I’m definitely attracted to people who are deep, but happy - and I’m learning from them.

 
11.
joana
joana

Elsa, I’m not by any means saying it’s easy/easier for you because of Jupiter or anything else. But I was thinking about the previous post and how AMF described you as happy and how I could identify with him, with his Venus and such.
Plus I have Jupiter trine my Ascendant and Moon and that doesn’t make it easier for me to be happy neither so..bummer.

 
12.
Loonsounds
Loonsounds

Joana, how did you know that, do you have Elsa’s chart…Elsa, if your chart is on this blog, I have not seen it ;-)

Anyway, I wanted to make another comment, which is (maybe linked to getting older) I don’t see anything wrong with feeling ‘neutral.’ For whatever reason, I have never been the type of person to walk around smiling, but it is not uncommon that some stranger will look at me and say, “Smile!” That has always happened and it annoys the hell out of me actually. =glares=

 
13.
Elsa
Elsa

I get it joana. I have definite access to joy. But when I get even a whiff of the idea someone thinks I have it made… well I almost feel a responsibility to correct the perception even if the effort is futile anyway.

If people reading here knew the facts I assure you they would have a very hard time getting their jaws off the floor.

Thankfully (for everyone involved) the universe has provided a extremely effective smoke screen.

 
14.
joana
joana

Loonsounds - no, I don’t have Elsa’s chart but it’s one of those things that you pick from reading posts, sometimes she lets information slip hehe just kidding.

Elsa - And people don’t even want the facts, do they? They want the smoke screen to reflect them.

 
15.
maureen
maureen

The question for me is, how do you NOT soak up EVERYBODY ELSE”S anxiety and unhappiness? Especially if you love ‘em.. I have always had that problem.. except now, as I wind my way through this thing called middle age…I’m learning to detach.. detach…detach. I have Jupiter in Aquarius, 4th house. Alas, Saturn’s also in my 4th.. this must explain my some of my dilemma.

 
16.
Kingsley
Kingsley

Yes different boats have different draughts, beams, displacements and balasts. This is a good place to come whatever the floatation. Did yu know about the Bow wave of boats Elsa? The bow wave is pushed up by the front of the boat. The bow wave appears to be travelling in front of the actual boat. As the boat moves through the water the wave is a kind of precursor to its direction. In my mind the bow is a visual for precognition and intuition. Perhaps we all have bow waves pushing up?

kingsley

 
17.
kashmiri
kashmiri

Maureen, I don’t know the answer to your question, except when I severely depressed my Dad used to say ‘Nothing lasts forever’ as well as ‘It’s a great life if you don’t weaken’ almost every day to me and it would make me so angry I wanted to knock him out.

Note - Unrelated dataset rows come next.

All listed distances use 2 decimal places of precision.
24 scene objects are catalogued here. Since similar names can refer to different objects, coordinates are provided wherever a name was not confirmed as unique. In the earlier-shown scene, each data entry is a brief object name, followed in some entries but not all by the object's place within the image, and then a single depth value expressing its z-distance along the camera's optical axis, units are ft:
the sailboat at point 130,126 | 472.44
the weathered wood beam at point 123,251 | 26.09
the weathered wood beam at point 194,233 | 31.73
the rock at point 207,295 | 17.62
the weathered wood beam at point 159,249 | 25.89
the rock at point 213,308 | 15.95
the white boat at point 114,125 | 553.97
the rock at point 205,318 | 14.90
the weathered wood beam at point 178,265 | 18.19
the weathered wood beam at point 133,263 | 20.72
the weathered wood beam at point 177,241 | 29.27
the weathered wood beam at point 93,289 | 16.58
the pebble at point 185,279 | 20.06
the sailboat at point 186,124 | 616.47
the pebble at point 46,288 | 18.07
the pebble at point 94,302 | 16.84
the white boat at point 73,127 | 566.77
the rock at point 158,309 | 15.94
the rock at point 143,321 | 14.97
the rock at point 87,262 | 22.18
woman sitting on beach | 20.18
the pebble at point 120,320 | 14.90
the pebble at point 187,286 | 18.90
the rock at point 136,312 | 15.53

Which, in hindsight, is a good thing I was able to feel anything.

Now that I am not depressed, and instead just highly emotional, I appreciate his words of wisdom. And in fact when he became depressed for the fist time in his life when he was 79, I said the same words back to him, along with ‘Do you believe this or no?’

 
18.
maureen
maureen

Kashmiri, I so relate. Maybe happiness (even the highly emotional kind) gives us compassion, and the courage to detach too. Hmm.

 
19.
Snapdragon
Snapdragon

What I get from this blog (among other things) is how people buoy each other up. There is a tendency to be supportive when someone is having a rough go of it.